ABOUT THIS TASK
Although the data below holds other lines too, output only those from the line with "text_box [73, 739, 305, 1012]" up to and including the line with "Document page, 1626x1125 pixels.", exactly as they appear.

-------- ENTRIES PROVIDED

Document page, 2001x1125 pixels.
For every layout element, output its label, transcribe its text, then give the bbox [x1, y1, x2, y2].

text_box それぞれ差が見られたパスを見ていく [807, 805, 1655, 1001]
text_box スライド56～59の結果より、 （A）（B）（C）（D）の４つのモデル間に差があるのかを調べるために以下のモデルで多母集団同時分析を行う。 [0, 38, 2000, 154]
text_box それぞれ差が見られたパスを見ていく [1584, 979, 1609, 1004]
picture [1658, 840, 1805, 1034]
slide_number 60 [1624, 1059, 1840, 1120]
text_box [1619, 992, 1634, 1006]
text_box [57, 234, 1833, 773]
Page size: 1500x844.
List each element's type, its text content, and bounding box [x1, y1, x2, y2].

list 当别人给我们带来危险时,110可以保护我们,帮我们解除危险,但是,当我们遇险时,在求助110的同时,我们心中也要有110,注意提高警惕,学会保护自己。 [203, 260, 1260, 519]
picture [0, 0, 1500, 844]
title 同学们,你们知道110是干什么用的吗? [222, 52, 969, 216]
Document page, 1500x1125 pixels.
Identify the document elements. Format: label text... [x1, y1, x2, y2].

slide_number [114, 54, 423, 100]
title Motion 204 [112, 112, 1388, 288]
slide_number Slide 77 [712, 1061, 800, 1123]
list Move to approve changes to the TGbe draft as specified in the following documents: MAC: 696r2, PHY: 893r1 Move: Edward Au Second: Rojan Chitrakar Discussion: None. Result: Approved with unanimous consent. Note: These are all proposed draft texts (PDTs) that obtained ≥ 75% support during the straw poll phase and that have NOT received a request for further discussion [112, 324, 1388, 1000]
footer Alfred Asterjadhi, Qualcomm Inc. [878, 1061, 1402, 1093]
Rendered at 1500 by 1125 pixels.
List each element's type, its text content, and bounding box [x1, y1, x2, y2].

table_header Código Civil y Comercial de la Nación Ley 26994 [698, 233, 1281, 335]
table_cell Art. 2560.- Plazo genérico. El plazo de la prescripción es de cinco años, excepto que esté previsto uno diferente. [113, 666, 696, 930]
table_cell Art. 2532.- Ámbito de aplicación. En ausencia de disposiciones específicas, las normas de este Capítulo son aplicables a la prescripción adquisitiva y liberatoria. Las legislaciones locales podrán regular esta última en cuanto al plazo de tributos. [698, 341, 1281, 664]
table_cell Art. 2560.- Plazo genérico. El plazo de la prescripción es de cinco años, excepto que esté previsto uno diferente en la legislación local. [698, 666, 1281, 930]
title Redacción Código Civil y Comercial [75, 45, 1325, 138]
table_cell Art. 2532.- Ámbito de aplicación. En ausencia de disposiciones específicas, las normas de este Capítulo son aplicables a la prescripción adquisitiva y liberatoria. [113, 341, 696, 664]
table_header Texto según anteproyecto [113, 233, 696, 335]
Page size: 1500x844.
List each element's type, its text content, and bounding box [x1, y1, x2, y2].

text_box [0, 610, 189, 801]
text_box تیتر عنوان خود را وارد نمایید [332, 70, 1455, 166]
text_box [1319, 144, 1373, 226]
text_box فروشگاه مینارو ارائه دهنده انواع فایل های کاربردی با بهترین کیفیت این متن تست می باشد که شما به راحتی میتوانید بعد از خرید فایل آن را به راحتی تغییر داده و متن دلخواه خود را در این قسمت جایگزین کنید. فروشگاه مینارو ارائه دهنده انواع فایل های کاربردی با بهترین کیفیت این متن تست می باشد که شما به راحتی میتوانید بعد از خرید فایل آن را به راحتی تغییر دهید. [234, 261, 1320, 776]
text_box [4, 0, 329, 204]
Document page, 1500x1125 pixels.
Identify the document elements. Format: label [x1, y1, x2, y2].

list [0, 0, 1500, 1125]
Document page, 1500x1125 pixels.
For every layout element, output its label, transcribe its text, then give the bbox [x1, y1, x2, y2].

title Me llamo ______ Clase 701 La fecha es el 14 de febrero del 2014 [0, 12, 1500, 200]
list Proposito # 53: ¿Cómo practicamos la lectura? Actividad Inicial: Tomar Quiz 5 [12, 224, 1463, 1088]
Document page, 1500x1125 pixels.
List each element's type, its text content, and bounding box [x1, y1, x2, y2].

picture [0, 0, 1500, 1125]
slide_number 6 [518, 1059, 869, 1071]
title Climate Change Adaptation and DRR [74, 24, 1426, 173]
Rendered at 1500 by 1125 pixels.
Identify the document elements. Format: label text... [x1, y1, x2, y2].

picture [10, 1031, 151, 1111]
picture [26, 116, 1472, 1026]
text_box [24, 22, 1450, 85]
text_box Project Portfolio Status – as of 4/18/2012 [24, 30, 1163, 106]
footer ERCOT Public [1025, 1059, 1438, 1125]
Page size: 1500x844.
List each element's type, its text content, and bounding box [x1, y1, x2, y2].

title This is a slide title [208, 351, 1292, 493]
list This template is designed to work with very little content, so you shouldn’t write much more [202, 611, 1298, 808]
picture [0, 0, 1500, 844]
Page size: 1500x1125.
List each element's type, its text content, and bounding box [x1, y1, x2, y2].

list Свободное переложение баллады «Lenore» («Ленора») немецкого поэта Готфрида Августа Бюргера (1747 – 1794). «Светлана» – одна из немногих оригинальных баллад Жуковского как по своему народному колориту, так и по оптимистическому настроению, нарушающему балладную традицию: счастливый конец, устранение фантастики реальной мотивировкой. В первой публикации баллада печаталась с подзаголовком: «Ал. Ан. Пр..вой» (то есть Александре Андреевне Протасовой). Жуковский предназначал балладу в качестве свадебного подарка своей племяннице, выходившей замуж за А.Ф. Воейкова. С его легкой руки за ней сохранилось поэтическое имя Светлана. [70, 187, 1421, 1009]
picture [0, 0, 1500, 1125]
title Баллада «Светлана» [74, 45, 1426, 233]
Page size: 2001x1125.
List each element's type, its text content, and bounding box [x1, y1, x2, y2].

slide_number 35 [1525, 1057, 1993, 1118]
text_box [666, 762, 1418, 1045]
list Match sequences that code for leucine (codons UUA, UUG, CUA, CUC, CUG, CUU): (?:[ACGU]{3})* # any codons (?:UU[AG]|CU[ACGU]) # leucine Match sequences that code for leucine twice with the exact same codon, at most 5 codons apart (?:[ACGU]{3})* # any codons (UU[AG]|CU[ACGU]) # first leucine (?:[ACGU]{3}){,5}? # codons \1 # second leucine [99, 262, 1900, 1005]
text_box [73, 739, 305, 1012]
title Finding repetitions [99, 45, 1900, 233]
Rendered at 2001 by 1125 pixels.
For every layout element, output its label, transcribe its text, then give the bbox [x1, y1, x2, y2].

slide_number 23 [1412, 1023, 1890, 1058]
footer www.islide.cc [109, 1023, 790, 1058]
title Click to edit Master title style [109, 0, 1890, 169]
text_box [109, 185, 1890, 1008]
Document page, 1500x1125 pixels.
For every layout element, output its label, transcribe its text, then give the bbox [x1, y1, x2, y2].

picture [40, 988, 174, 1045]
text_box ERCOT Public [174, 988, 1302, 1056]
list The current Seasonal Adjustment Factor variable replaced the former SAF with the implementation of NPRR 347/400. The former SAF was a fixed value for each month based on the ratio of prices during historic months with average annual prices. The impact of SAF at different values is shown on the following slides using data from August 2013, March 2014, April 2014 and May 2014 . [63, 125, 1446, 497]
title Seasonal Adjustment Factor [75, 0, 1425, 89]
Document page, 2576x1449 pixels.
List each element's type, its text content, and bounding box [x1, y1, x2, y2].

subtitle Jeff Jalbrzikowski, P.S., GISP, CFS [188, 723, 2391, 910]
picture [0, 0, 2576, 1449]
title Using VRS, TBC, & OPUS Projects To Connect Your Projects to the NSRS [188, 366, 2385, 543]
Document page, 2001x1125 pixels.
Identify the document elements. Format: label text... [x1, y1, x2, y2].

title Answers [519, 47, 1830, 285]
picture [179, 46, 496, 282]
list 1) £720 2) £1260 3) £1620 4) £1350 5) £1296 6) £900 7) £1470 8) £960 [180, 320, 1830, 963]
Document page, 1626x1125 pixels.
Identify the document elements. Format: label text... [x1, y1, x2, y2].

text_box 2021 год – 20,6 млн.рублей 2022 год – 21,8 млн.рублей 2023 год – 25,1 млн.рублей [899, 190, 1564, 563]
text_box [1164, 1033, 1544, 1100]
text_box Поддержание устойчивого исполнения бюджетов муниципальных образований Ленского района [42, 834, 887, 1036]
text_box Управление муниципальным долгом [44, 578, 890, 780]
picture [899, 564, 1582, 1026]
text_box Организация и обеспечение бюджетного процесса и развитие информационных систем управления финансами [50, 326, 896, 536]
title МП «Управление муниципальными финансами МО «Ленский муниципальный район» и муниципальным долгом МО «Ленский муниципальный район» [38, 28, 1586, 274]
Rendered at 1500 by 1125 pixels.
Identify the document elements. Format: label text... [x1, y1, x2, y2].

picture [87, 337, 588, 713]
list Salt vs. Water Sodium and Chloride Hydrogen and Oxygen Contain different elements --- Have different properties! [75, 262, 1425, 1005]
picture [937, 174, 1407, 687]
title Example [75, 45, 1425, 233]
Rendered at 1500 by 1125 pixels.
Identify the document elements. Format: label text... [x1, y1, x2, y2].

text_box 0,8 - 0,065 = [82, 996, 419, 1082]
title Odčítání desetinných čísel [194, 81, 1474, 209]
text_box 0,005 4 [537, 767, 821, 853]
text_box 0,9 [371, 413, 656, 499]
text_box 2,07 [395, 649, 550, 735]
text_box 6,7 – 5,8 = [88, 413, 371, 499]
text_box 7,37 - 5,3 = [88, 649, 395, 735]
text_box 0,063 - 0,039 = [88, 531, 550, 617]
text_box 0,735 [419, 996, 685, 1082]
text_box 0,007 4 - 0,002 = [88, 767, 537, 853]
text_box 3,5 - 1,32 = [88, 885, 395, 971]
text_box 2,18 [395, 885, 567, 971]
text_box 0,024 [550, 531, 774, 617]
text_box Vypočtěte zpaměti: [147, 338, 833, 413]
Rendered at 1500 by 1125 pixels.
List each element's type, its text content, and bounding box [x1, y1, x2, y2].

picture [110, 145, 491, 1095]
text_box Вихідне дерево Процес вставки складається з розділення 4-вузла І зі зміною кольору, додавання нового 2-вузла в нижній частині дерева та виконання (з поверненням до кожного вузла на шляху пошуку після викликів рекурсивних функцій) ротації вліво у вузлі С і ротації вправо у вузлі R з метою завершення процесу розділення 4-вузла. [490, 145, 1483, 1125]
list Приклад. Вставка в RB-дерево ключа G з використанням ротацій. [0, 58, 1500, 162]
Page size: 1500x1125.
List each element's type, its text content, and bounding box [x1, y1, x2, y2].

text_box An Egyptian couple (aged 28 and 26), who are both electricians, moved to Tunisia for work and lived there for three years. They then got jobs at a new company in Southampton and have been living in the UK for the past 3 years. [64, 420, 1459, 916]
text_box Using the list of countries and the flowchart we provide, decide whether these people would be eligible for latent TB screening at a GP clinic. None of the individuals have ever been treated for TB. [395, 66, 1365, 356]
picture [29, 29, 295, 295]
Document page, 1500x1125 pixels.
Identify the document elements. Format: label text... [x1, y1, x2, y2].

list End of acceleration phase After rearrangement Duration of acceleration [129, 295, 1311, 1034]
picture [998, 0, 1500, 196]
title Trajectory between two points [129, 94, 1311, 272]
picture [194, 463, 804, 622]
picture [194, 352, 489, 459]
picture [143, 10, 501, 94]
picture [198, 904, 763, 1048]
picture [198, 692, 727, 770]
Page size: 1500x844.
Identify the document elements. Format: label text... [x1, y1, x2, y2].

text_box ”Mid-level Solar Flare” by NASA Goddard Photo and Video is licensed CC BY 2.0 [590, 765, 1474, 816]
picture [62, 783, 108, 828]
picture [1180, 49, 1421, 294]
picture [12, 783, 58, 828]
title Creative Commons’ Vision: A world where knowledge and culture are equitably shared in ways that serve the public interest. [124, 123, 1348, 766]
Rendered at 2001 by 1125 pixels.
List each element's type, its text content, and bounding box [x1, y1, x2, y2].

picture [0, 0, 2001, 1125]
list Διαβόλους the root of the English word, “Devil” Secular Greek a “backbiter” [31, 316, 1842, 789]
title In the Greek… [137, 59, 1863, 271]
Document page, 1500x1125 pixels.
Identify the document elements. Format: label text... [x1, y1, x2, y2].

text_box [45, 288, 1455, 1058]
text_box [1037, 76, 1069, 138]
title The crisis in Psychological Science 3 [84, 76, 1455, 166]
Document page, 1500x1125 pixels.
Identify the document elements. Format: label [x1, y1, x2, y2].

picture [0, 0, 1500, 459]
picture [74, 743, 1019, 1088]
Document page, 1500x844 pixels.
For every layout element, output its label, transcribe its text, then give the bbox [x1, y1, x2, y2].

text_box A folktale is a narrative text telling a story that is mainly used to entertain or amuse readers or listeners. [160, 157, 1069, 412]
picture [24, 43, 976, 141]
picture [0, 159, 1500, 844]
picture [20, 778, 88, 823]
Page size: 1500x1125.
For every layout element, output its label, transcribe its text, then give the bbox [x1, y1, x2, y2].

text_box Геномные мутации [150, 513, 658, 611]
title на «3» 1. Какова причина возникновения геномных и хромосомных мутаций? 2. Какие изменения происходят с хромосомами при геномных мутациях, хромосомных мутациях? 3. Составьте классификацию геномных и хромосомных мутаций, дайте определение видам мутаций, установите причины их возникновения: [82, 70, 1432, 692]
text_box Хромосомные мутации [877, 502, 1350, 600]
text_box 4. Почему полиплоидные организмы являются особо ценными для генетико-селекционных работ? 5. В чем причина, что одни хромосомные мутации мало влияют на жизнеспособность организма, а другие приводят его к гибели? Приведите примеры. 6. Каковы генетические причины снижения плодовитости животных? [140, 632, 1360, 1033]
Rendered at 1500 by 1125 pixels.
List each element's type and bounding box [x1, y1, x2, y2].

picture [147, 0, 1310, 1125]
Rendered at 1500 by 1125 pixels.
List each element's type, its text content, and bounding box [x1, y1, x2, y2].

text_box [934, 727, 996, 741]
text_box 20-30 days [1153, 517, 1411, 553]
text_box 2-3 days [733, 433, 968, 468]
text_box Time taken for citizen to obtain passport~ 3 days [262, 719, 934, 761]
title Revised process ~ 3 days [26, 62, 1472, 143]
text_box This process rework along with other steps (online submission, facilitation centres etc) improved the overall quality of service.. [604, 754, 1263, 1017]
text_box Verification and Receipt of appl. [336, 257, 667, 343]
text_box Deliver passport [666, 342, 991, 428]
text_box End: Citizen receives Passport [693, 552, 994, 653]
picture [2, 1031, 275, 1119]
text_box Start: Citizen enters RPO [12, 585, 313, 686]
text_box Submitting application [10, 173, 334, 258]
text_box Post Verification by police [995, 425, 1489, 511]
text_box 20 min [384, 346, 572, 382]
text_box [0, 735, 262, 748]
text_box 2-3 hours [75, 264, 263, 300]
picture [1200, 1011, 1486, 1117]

----------------

TASK RESULT
text_box [73, 739, 305, 1012]
title Finding repetitions [99, 45, 1900, 233]
Rendered at 2001 by 1125 pixels.
For every layout element, output its label, transcribe its text, then give the bbox [x1, y1, x2, y2].

slide_number 23 [1412, 1023, 1890, 1058]
footer www.islide.cc [109, 1023, 790, 1058]
title Click to edit Master title style [109, 0, 1890, 169]
text_box [109, 185, 1890, 1008]
Document page, 1500x1125 pixels.
For every layout element, output its label, transcribe its text, then give the bbox [x1, y1, x2, y2].

picture [40, 988, 174, 1045]
text_box ERCOT Public [174, 988, 1302, 1056]
list The current Seasonal Adjustment Factor variable replaced the former SAF with the implementation of NPRR 347/400. The former SAF was a fixed value for each month based on the ratio of prices during historic months with average annual prices. The impact of SAF at different values is shown on the following slides using data from August 2013, March 2014, April 2014 and May 2014 . [63, 125, 1446, 497]
title Seasonal Adjustment Factor [75, 0, 1425, 89]
Document page, 2576x1449 pixels.
List each element's type, its text content, and bounding box [x1, y1, x2, y2].

subtitle Jeff Jalbrzikowski, P.S., GISP, CFS [188, 723, 2391, 910]
picture [0, 0, 2576, 1449]
title Using VRS, TBC, & OPUS Projects To Connect Your Projects to the NSRS [188, 366, 2385, 543]
Document page, 2001x1125 pixels.
Identify the document elements. Format: label text... [x1, y1, x2, y2].

title Answers [519, 47, 1830, 285]
picture [179, 46, 496, 282]
list 1) £720 2) £1260 3) £1620 4) £1350 5) £1296 6) £900 7) £1470 8) £960 [180, 320, 1830, 963]
Document page, 1626x1125 pixels.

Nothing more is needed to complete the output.